• _WHAT TO DO_
Pick every line out of the entries below that holds the string "dart", and report them.
DATASET EXTRACT: Begin
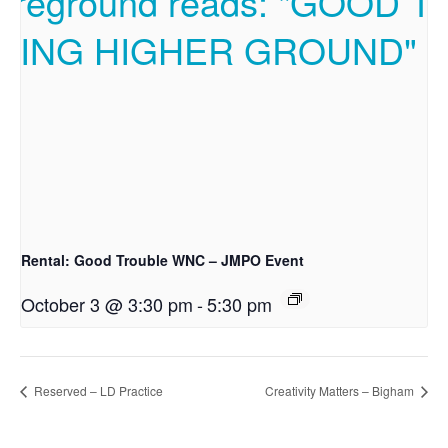
Rental: Good Trouble WNC – JMPO Event
October 3 @ 3:30 pm
-
5:30 pm
Reserved – LD Practice
Creativity Matters – Bigham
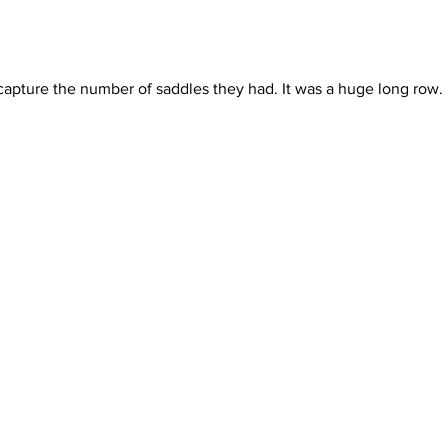
 capture the number of saddles they had. It was a huge long row.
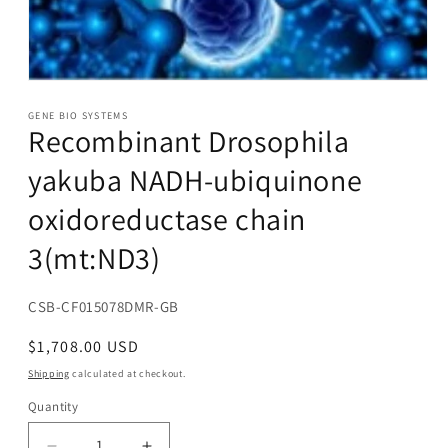
Open
media
1
GENE BIO SYSTEMS
Recombinant Drosophila
in
modal
yakuba NADH-ubiquinone
oxidoreductase chain
3(mt:ND3)
SKU:
CSB-CF015078DMR-GB
Regular
$1,708.00 USD
price
Shipping
calculated at checkout.
Quantity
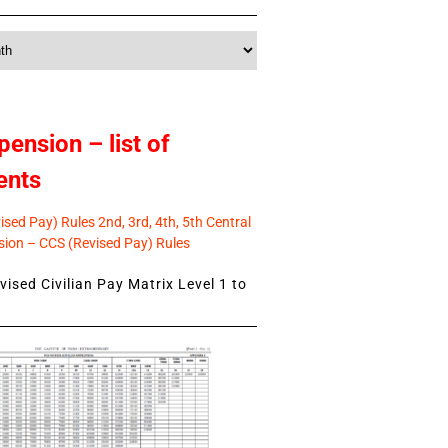
pension – list of
ents
sed Pay) Rules 2nd, 3rd, 4th, 5th Central
ion – CCS (Revised Pay) Rules
ised Civilian Pay Matrix Level 1 to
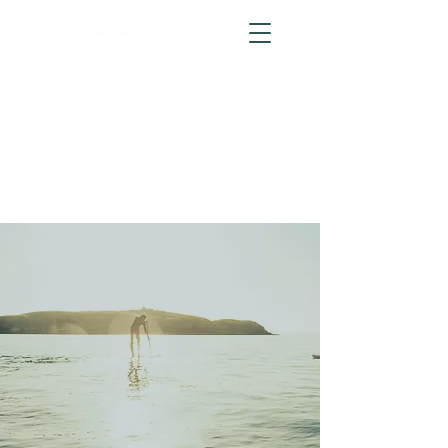
Call
01766 800 700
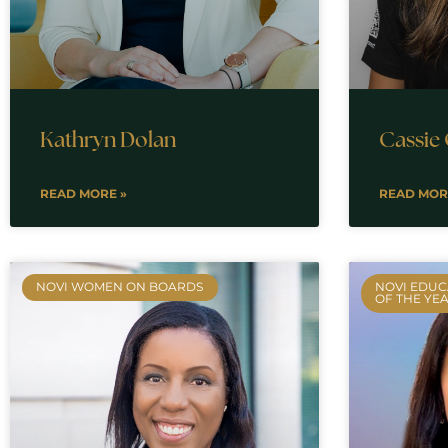
Kathryn Dolan
Cassie
READ MORE »
READ MOR
NOVI WOMEN ON BOARDS
NOVI EDUC
OF THE YE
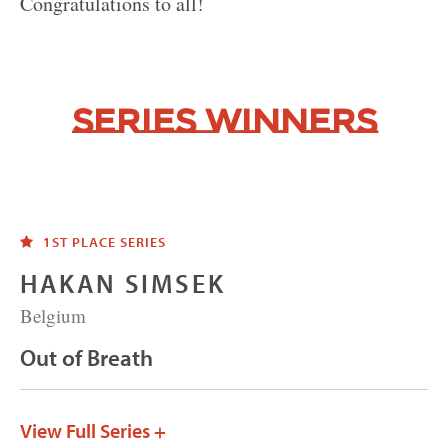
Congratulations to all!
Series Winners
1ST PLACE SERIES
HAKAN SIMSEK
Belgium
Out of Breath
View Full Series +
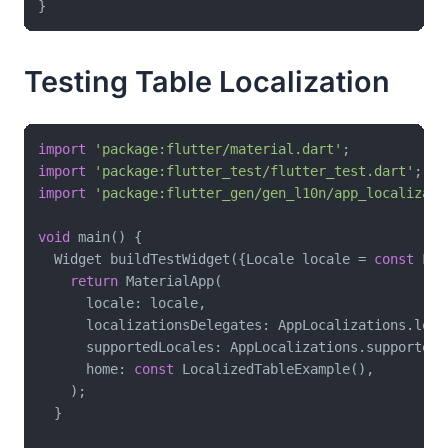
Testing Table Localization
import
'package:flutter/material.dart'
import
'package:flutter_test/flutter_test.dart'
import
'package:flutter_gen/gen_l10n/app_localizati
void
 main() {

  Widget buildTestWidget({Locale locale = 
const
 Loc
return
 MaterialApp(

      locale: locale,

      localizationsDelegates: AppLocalizations.loca
      supportedLocales: AppLocalizations.supportedLo
      home: 
const
 LocalizedTableExample(),

    );

  }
DATASET EXTRACT: End
• _SOLUTION TO THIS TASK_
'package:flutter/material.dart'
'package:flutter_test/flutter_test.dart'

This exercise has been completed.